President Obama used the swine flu outbreak to bring attention to the need for more and better scientific research, as it is a ‘key element of the nation’s security’. He told the New York Times:
“Science is more essential for our prosperity, our security, our health, our environment and our quality of life than it has ever been before,” Mr. Obama said. “If there was ever a day that reminded us of our shared stake in science and research, it is today.”
Gawker called BS on swine flu:
Quickly, don your paper masks! Stay indoors! The dirty Mexican pig influenza is here, to sicken you! Wocka wocka. Did you know that America had another swine flu panic, in 1976? Let’s reminisce, and laugh.
Politico pointed out that the Obama administration is heading into its first public health outbreak without a chief public health official or appointees in many key positions.
The Service Employees International Union has launched an online petition criticizing Republicans for delaying the confirmation of a Health and Human Services secretary in the face of a swine flu outbreak.

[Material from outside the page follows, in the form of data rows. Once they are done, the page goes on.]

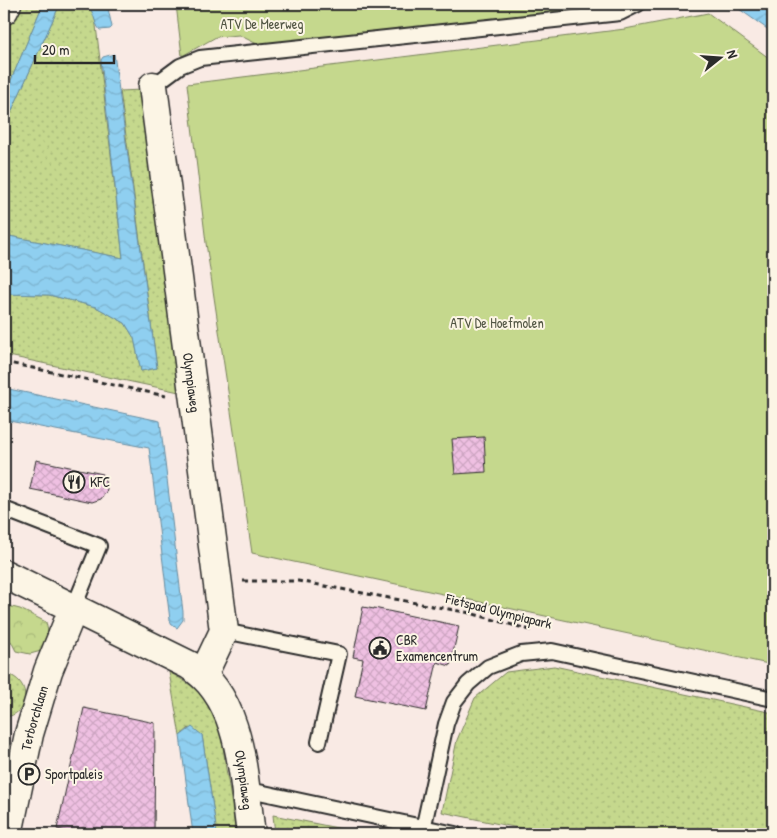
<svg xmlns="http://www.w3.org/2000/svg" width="777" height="838" viewBox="0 0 777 838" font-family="'Patrick Hand',sans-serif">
<defs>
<pattern id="grass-dots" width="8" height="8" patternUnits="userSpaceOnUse" patternTransform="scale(1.25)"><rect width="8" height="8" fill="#c5d88d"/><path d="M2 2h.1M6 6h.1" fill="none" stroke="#a9ba7a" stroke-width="1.8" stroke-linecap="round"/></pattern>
<pattern id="forest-crowns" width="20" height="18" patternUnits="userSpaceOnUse" patternTransform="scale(1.25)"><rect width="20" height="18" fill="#c5d88d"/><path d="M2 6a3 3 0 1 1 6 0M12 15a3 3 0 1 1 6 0" fill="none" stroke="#a9ba7a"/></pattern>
<pattern id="water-waves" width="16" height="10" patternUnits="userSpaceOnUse" patternTransform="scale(1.25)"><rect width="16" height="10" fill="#8fcff0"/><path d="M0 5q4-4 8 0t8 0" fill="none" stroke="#7cb2ce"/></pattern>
<pattern id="building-cross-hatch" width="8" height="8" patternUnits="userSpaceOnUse" patternTransform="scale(1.25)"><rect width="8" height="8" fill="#efc0e2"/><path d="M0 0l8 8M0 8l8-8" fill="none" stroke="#cda5c2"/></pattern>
</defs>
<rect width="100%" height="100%" fill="#f9eae4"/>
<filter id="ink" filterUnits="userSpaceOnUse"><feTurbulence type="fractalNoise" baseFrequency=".02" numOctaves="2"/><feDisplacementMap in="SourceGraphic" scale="10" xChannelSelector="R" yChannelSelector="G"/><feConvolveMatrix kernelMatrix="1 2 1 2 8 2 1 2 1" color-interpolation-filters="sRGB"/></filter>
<g filter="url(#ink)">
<g fill="url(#grass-dots)" stroke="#78825c">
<polygon points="14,4 43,4 4,97 4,28"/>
<polygon points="60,4 86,4 91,8 95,17 123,258 4,235 4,128"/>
<polygon points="142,90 184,393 4,355 4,294 49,295 96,307 125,323 134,338 141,371 157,368 120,91"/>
<polygon points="554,666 773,713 773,834 547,834 442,812 457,740 475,698 506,672"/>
<path d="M169,672c14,8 30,17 39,31 13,20 15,44 18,66 4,22 7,44 10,65h-19l-15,-99 -13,-7 -9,8z"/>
<path d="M10,675c23,9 18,41 -6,42v-20l4,-20z"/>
<path d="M4,744c9,9 8,23 0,32z"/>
<polygon points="273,815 367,834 275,834"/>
</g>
<polygon fill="url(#forest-crowns)" stroke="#78825c" points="4,605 20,609 46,622 50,641 45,650 30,654 16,651 11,641 4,640"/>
<g fill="#c5d88d" stroke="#78825c">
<polygon points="176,4 641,4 620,13 257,44 239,35 216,37 182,56"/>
<polygon points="708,13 773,61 773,665 252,553 206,243 187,84 625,29"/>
</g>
<g fill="url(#water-waves)" stroke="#678da1">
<polygon points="43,4 60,4 4,128 4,97"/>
<path d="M86,4h21l5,23 -2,2 -10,1c-7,-8 -5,-19 -14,-26z"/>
<polygon points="732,4 773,4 773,33"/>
<polygon points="114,54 157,368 141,371 134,338 125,323 96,307 49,295 4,294 4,235 123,258 101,60 103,57"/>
<polygon points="4,388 160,421 183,612 183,620 177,628 172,625 170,620 149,448 4,420"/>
<polygon points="192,727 202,735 217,834 193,834 180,736"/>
</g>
<g fill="url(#building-cross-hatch)" stroke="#2b2b2b">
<polygon points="484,437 486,472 455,474 452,439"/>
<polygon points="36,460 103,474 107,489 106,492 101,499 92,502 30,489"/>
<polygon points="363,607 374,609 374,608 459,626 450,666 437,662 426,711 355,696 363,659 353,657"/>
<polygon points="84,708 155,723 154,834 83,834 57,829"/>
</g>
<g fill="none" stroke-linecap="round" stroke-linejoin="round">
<g stroke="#2b2b2b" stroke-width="18">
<g id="lane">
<polyline points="153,86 180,66 200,58 620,13 638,4"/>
<polyline points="4,509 99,546 74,607"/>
<polyline points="224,631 339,654 319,742"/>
<polyline points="245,789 455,834"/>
<polyline points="422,834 446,724 454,702 468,684 488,667 521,654 552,651 773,699"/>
</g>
</g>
<g stroke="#2b2b2b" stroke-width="31">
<g id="street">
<path id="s1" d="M153,86l71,545 -21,44"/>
<path id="s2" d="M4,574l185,91c54,33 54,114 62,169"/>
<path id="s3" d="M8,834l21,-100 19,-63 26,-64"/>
</g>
</g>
<g stroke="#2b2b2b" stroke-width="31">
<polyline id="secondary" points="4,10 7,4"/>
</g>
<g stroke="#2b2b2b" stroke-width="3" stroke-dasharray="5 4" stroke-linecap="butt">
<polyline points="4,362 166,396"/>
<polyline points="243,581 298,581 470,613 534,631"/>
</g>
<use href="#lane" stroke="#fcf5e5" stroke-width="14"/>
<use href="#street" stroke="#fcf5e5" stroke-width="28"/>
<use href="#secondary" stroke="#fcf5e5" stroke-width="28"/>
</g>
</g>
<defs>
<g id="restaurant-ring" transform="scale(1.125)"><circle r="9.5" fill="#fcf5e5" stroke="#2b2b2b" stroke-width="1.5"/><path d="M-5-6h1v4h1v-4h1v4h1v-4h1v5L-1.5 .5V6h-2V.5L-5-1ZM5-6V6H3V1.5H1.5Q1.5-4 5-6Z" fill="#2b2b2b"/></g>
<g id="civic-ring" transform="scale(1.125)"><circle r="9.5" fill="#fcf5e5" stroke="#2b2b2b" stroke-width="1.5"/><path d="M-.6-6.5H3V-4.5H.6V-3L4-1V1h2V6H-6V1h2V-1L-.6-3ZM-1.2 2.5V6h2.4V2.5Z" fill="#2b2b2b"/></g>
<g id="parking-ring" transform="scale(1.125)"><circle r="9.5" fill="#fcf5e5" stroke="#2b2b2b" stroke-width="1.5"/><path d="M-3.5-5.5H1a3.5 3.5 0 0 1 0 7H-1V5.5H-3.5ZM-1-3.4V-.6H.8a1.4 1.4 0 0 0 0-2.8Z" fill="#2b2b2b"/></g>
</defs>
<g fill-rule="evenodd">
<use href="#restaurant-ring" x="74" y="482"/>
<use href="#civic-ring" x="380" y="648"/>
<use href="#parking-ring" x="29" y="774"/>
</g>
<g text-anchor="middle" stroke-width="4" stroke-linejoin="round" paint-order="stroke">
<g font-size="14" fill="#525644" stroke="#fcf5e5">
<text x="262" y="29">ATV De Meerweg</text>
<text x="497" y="328">ATV De Hoefmolen</text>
</g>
<g font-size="14" fill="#2b2b2b" stroke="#fcf5e5">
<text dy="5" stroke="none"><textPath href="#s1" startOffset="299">Olympiaweg</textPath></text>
<text transform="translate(499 611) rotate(14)" y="5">Fietspad Olympiapark</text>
<text dy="5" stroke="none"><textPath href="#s3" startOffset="119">Terborchlaan</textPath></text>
<text dy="5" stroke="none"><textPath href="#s2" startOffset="338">Olympiaweg</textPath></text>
</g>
<g font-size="14" fill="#2b2b2b" stroke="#fcf5e5" text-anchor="start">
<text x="90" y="487">KFC</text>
<text x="396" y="645">CBR<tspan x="396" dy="16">Examencentrum</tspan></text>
<text x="45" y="779">Sportpaleis</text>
</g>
</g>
<rect width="777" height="838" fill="none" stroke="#fcf5e5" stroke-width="20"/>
<rect x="10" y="10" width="757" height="818" fill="none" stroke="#2b2b2b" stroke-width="2" filter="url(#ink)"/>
<g transform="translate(720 58) rotate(73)" stroke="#fcf5e5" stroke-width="4" paint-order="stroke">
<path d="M0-4L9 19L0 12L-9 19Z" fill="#2b2b2b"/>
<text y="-8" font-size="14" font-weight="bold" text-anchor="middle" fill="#2b2b2b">N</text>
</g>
<path d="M35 55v8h79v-8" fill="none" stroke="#2b2b2b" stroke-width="2.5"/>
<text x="42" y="55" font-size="15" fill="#2b2b2b" stroke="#fcf5e5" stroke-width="4" paint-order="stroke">20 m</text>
</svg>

The union accuses Senate Republicans of delaying the confirmation of nominee Kathleen Sebelius to “curry favor with extremist outside groups” and depriving the department of leadership as the nation confronts a potential flu pandemic.
I looked at a couple of theories about pandemics from top economic mindsover on Bizzia.
In a 2005 report for the World Bank, Milan Brahmbhatt looked at the socio-economic impacts of avian flu. Bird, swine, it’s all the same. While Brahmbhatt’s report addresses a lot of issues specific to avian flu, he also includes plenty the non-poultry industry analysis of a worldwide flu pandemic.
And what would we do without Google? Track the damage with the interactive swine flu map. The good news: so far Alaska’s still safe!